Monday 19 November 2012

A Brief History of Inventing Innovation


With today's breathless enthusiasm for innovation, it's hard to remember when, as far as the management literature was concerned, innovation was something that guys in white coats who worked for companies like DuPont did in the R&D lab. Expanding an existing business into new corporate territory, or corporate venturing, was called "diversification," not innovation. It is also hard to remember that before the 1980s, very little in the way of empirical evidence existed as to what companies should expect when they ventured into new territory. We had little theory and even less evidence to guide us. Most decisions executives made were based on their own experience or intuition (to be charitable) or on the basis of their pet projects and personal biases (to be a little less charitable).
E. Ralph Biggadike's breakthrough research on the realities of corporate venturing, reported in his 1979 HBR article, "The Risky Business of Diversification," therefore broke new ground by collecting actual data about what companies could expect as they explored new markets or extended their reach to new product categories. It was in the mold of many classic HBR pieces of the day — using rigorous academic research to inform an interesting managerial question. Ralph used the then-new Profit Impact of Market Strategies (or PIMS) database and his own original research to create a sample of 68 ventures launched by 35 companies, mostly in industrial goods businesses. He examined the fates of these ventures (which had all survived for some time) to try to determine how long a company could expect to wait for them to be profitable, and how well they would ultimately do financially. One of his most significant conclusions was that "new ventures need, on the average, eight years before they reach profitability." Further, that it took another two to four years before the return on investment of the new businesses equated to returns from the existing businesses. At the time, interestingly, as now, executives often gave a fledgling business three years or so to prove themselves, after which they lost interest. It didn't make sense then, and makes even less sense now.
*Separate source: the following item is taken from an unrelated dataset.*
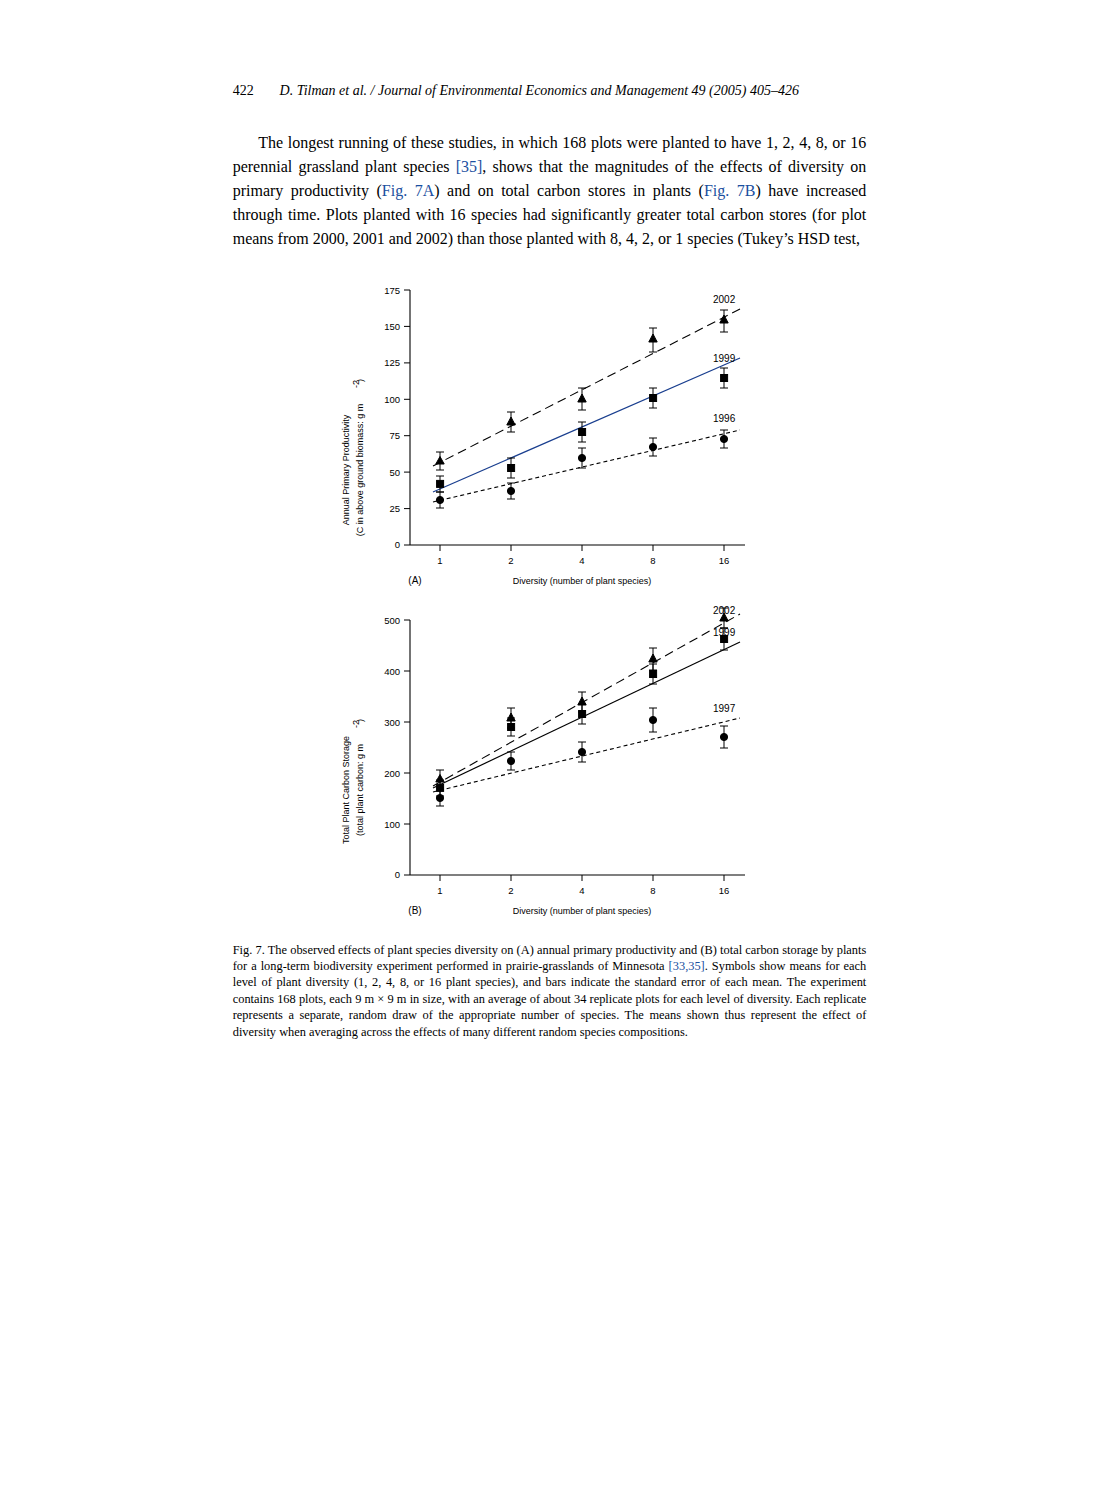422 D. Tilman et al. / Journal of Environmental Economics and Management 49 (2005) 405–426
The longest running of these studies, in which 168 plots were planted to have 1, 2, 4, 8, or 16 perennial grassland plant species [35], shows that the magnitudes of the effects of diversity on primary productivity (Fig. 7A) and on total carbon stores in plants (Fig. 7B) have increased through time. Plots planted with 16 species had significantly greater total carbon stores (for plot means from 2000, 2001 and 2002) than those planted with 8, 4, 2, or 1 species (Tukey’s HSD test,
0 25 50 75 100 125 150 175 1 2 4 8 16 Annual Primary Productivity (C in above ground biomass: g m -2 ) Diversity (number of plant species) (A) 2002 1999 1996 0 100 200 300 400 500 1 2 4 8 16 Total Plant Carbon Storage (total plant carbon: g m -2 ) Diversity (number of plant species) (B) 2002 1999 1997
Fig. 7. The observed effects of plant species diversity on (A) annual primary productivity and (B) total carbon storage by plants for a long-term biodiversity experiment performed in prairie-grasslands of Minnesota [33,35]. Symbols show means for each level of plant diversity (1, 2, 4, 8, or 16 plant species), and bars indicate the standard error of each mean. The experiment contains 168 plots, each 9 m × 9 m in size, with an average of about 34 replicate plots for each level of diversity. Each replicate represents a separate, random draw of the appropriate number of species. The means shown thus represent the effect of diversity when averaging across the effects of many different random species compositions.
I first read Ralph's article about ten years after it was first published. I had gone back to school after eight years in management to begin my own Ph.D. program at the Wharton School. I was fascinated by what I'd seen of just how hard it is to get large-scale organizations to adapt. This was an era in which the leaders of American businesses were first being confronted with forces which would cause barriers to entry to erode, technologies to move faster, and competitors to come from unexpected places. Japanese companies were only the first of many that had expanded into U.S. markets with devastating impacts on American industries as varied as automobiles, steel, textiles, and heavy manufacturing. Innovation, or venturing, was slowly working its way onto the leadership agenda. Ralph's article set me on a path of trying to understand the quirky, often completely irrational, and of course uncertain, process of corporate venturing. It was one of the foundational pieces for my own longitudinal dissertation work on how companies build new capabilities.
A lot has changed since that article was published, and I had to smile upon re-reading it to revisit ideas that have evolved since then in their original, fresh, new-to-the-world form. One is the primacy of market share. For instance, Ralph was critical of what he called "timid" target-setting by venture leaders which caused them to target relatively modest market shares in their launch plans. He argued that his data suggested that aggressive entry would lead to more rapid profitability, as long as growth in revenue exceeded growth in expenses. Today, we might be more forgiving of an experimental approach to new markets, often under the rubric of a learning or options view. Our vocabulary has also changed. Today, we talk about venturing, new business development, and innovation and we don't limit ourselves to industrial firms extending their reach into new product categories, but to all kinds of companies exploring new business models. Today, the creation of entirely new categories is taking place at a clip that was unthinkable then.
Years after I first encountered his work, I encountered the man. After a successful career as an academic, and then a senior executive at Becton Dickinson, Ralph decided to explore rejoining academia and teaching at Columbia Business School for his next act. I was thrilled to be one of the faculty members selected to speak with him to see if there could be a good fit. Our conversation took place in 1994, the year after I myself joined the Columbia faculty. I recall his enthusiasm for the recently published book Built to Last; he described how energizing it had been for his company's senior executive team to think about the vision for the company in a decades-long timeframe and in terms of core purpose. Ralph did join Columbia and became one of the most beloved teachers in our MBA program and a highly popular faculty leader of our executive programs. He was a mentor to more junior people and a constant advocate for the importance of the job of the general manager to the future of their organizations. I was deeply saddened to learn last month that Ralph had passed away. The impact of his ideas, however, endures.